According to an early announcement on earnings released by the company on Wednesday, net profit in the first six months of this year is expected to reach nine billion yuan ($1.33 billion) to 11 billion yuan, up 1,600 percent to 1,986 percent, compared with 528 million yuan during the same period last year.
The company's shares fell by 0.49 percent on Thursday on the Shanghai Stock Exchange.
"The company may extend profit into the second half of this year in its upstream unit," said Wang Lu, an Asia-Pacific oil and gas analyst at Bloomberg Intelligence, adding that competition has also become more fierce in refining and marketing, eroding its margins in those businesses.
"CNPC's decline in oil output should ease in the second half of this year and its gas-production growth may accelerate."
Wang said the forecasted drastic profit rebound is mostly a result of last year's low base, 528 million yuan for the first six months of 2016, its worst first-half profit since it was publicly listed in 2000, according to a stock exchange filing on Wednesday, citing Chinese accounting standards.
Li Li, the energy research director at ICIS China, a consulting company that provides analysis of the energy market, said the company, which earns most of its revenue from crude oil sales, benefited largely from a rebound in international oil prices during the first six months of this year.
Brent oil, the global benchmark, averaged some $53 a barrel during the first half of 2017, up 29 percent year-on-year.

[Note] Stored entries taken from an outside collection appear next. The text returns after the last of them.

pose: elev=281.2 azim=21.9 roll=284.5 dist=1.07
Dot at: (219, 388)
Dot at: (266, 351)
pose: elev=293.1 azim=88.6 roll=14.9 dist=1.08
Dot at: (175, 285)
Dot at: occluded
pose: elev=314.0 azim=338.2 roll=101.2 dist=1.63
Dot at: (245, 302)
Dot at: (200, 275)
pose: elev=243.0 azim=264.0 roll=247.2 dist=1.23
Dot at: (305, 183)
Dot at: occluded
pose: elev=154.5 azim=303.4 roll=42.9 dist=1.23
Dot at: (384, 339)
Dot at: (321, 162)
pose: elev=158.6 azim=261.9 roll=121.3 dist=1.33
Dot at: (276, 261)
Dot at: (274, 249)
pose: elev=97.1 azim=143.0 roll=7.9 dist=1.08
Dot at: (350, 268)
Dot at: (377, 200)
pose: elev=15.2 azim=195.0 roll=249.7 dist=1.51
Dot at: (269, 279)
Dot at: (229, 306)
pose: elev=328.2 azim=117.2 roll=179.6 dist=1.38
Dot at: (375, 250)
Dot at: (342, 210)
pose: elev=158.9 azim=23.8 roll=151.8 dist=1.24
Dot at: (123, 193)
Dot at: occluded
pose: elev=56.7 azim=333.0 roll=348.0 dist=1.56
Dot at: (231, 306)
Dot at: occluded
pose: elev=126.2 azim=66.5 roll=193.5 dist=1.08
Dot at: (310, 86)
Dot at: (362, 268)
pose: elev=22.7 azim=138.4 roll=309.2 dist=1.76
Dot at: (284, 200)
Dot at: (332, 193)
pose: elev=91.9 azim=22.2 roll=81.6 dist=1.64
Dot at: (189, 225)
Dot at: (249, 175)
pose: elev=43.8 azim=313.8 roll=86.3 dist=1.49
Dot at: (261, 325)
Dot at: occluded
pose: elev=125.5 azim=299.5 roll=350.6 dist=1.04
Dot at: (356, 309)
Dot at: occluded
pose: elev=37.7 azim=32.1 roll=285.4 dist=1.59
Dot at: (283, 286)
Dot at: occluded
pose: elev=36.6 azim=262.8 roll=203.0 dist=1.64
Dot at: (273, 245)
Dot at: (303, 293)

The oil price recovery has helped to boost profitability of upstream industries, said Oceana Zhou, a senior analyst at S&P Global Platts, adding that the ICE Brent crude price averaged at around $53 per barrel in the first half of this year, up 28 percent from the $41 per barrel average in the same period last year.
"Better profitability also helped China to slow the decrease in domestic crude oil production, but competition in the domestic refining market is expected to be increasingly intense," said Zhou.
CNPC, which attributed the drastic boost to a moderate recovery in the world economy, an increase in international oil prices, the optimization of manufacturing operations and expenditure cuts during the first six months.
International oil companies are gradually recovering from the oil sector's two-year crash, with many of them resorting to cost reductions. According to analyst estimates compiled by Bloomberg, oil giants Exxon Mobil Corp and Royal Dutch Shell Plc are expected to more than double second-quarter profit from a year earlier, far outstripping the gain in benchmark Brent crude.
CNPC said on Wednesday that it would continue optimizing its business and asset structures while reducing expenditure.
Oil prices through the rest of the year will fluctuate at a mid-low level, it said.